The account of Casey receiving an inner locution may inspire you to seek direction as to your personal vocation on the day which celebrates Our Lady being conceived in her mother’s womb with a stainless soul that sealed her fate as the one worthy of bearing the Messiah.  For people who feel that inner locutions and messages from Heaven are the stuff of fantasy or even deceitful invention on the part of one such as Casey, they may consider that the message ‘Go to Detroit’ was unlikely to be fabrication the part of Casey who had an aversion to the Capuchin beard. At much the same time in Italy a ten-year-old Padre Pio got to know a friar with a flowing beard and became consumed with the desire to become a bearded Capuchin. 
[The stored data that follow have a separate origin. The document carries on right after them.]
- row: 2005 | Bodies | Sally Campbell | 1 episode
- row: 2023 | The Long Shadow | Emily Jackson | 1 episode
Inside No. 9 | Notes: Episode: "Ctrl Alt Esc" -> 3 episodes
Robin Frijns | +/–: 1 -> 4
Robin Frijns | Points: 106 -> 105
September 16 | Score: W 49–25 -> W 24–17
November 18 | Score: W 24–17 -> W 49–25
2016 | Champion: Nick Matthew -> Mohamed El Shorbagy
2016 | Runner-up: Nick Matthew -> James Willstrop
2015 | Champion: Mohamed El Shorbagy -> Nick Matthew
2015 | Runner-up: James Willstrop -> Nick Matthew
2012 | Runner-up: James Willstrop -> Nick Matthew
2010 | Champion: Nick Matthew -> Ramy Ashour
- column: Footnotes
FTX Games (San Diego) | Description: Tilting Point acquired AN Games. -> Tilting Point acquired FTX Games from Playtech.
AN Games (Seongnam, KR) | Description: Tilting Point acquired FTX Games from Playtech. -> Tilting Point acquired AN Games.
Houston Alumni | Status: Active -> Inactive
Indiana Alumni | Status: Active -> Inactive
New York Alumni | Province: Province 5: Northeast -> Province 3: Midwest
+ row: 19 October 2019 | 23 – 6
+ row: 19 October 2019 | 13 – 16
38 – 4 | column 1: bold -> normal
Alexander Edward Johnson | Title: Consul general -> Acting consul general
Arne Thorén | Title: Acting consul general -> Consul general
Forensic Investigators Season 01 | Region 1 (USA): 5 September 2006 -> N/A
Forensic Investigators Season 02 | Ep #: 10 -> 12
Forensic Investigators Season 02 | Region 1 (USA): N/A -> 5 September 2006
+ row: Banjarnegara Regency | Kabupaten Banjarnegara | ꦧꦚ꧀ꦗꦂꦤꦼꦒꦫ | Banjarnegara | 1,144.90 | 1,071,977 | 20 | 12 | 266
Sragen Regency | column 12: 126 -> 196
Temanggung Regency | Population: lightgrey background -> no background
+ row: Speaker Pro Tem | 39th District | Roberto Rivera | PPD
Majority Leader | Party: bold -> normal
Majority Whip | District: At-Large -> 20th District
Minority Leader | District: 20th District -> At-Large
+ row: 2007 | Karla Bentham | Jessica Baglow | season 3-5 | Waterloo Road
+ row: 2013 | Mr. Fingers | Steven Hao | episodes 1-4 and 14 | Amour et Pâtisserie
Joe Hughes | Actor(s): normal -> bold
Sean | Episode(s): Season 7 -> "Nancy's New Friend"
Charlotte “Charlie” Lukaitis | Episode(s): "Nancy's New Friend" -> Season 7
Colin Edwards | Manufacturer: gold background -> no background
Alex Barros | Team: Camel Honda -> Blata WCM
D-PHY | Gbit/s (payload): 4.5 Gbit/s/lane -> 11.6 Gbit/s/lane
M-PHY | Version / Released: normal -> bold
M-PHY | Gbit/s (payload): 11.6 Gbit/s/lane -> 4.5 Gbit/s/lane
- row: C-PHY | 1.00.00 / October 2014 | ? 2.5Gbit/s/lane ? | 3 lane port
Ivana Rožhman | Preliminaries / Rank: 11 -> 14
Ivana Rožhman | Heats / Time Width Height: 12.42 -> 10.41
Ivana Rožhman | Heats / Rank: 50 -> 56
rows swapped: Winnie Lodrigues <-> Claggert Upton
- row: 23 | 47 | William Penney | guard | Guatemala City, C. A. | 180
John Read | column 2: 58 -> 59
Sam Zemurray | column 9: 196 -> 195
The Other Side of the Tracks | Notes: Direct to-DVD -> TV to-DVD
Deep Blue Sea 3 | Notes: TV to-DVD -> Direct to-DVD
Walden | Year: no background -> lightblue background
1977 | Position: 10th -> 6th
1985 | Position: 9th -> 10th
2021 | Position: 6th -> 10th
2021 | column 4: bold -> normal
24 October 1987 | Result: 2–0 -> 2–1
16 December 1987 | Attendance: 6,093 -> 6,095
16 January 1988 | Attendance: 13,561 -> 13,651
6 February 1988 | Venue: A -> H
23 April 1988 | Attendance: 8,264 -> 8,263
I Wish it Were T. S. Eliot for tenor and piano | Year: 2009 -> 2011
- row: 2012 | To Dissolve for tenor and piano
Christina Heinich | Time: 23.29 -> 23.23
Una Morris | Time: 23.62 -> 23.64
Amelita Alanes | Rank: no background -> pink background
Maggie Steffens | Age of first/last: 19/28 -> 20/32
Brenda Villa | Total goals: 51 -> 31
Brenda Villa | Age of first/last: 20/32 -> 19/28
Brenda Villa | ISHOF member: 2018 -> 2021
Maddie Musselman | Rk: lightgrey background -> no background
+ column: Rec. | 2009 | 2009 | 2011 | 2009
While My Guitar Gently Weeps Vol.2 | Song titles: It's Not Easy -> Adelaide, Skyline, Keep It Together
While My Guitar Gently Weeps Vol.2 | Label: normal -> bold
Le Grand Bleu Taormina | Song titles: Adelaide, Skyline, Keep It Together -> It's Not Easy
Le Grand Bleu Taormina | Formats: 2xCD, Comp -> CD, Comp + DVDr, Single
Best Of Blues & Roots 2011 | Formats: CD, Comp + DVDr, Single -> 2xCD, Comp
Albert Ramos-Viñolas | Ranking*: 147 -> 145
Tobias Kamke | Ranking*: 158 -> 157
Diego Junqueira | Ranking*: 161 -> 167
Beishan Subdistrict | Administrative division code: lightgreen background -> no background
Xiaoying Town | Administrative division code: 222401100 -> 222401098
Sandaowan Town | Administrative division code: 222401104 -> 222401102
Initially I studied Solanus’s life for the book I’m writing on Padre Pio because he was an older contemporary of Pio’s.   But Solanus’ role is bigger than that of being merely a peer of Pio who was the greatest mystic of the 20th Century. I have developed this love for Solanus whose intercession has given me much help with personal anxiety. 2018 was a time of sorrow in the Catholic world: the scandals caused by priests who present as having sex addiction, who want to satisfy their lust, irrespective of the utter devastation caused their victims. As someone devoted to Franciscan Saints, I found the sight of Cardinal McCarrick in a brown habit to be troubling.  Yet, the antibiotic for being scandalized is the sanctity of our Saints like Padre Pio and Blessed Solanus.

Solanus’ main role was that of porter of the monastery.  The faithful flocked around him – he often saw up to 200 people a day. He was a mystic, not a meddler.  A young woman came to him who thought she had to become a nun, but Solanus told her that she did not have a vocation to religious life and was to marry a man in the military and have a big family. This happened just as Solanus augured. On another occasion, Solanus was visiting the sick in a Detroit hospital, when a young husband asked him to bless his wife who had just had minor surgery. To the young man’s horror Solanus told him that his wife was, in fact, about to die and he was to reconcile himself with God’s will. She died that very day, but her husband was prepared for her passing.

Another Saint, André Bessette came to Detroit and sought out Solanus, and when the two men of the cloth were face to face, they found themselves lost for words, for Solanus spoke no French and André spoke no English, but they blessed each other in Latin, the universal language gave these two saintly sons the means to confer on each other a sacred blessing.

In Catherine M. Odell’slovely biography of Fr Solanus, I read an account of Solanus facilitating the reconciliation of a couple on the brink of a nasty divorce. The man had been carrying on with another woman. He ended it, but the other woman told him she would tell his wife. Preempting this, the man confessed to his wife who was so distraught she wanted to divorce him. The couple were brought to Solanus, but the wife could not bring herself to look at the friar, so embarrassed was she at having a husband who had sought affection in another woman. Solanus instructed the man to give his side of things, ‘I don’t want you to leave anything out. Say everything.’ The man spoke while his wife cried her heart out. Solanus then turned his attention to the wife and said, ‘well, that isn’t so bad, the man is repentant. The Lord forgave Mary Magdalene, and you have three lovely children outside waiting for the mother and father to get together again.’  With that Solanus encouraged the wife to kiss her husband and forgive him. The couple saved their marriage and became an especially happy pair.

Blessed Solanus is like vitamin C for the soul. Revisiting his life of saintly selflessness is the means of strengthening our soul’s immune system. 
I wrote this piece for The Mass of Ages, Winter 2018 Edition

 

A big thank-you to my friend Catherine Collins (the daughter of Traddie Royalty, Richard Collins) who prayed for me when I was writing this article because I became stuck, having the concept in my head; that revering the sanctity of Saints is an antidote to being scandalised, but could not develop in in words. Then the beautiful Catherine prayed and the piece above got written. I am very blessed to be so close to her and enjoy fun and frollics with her around London.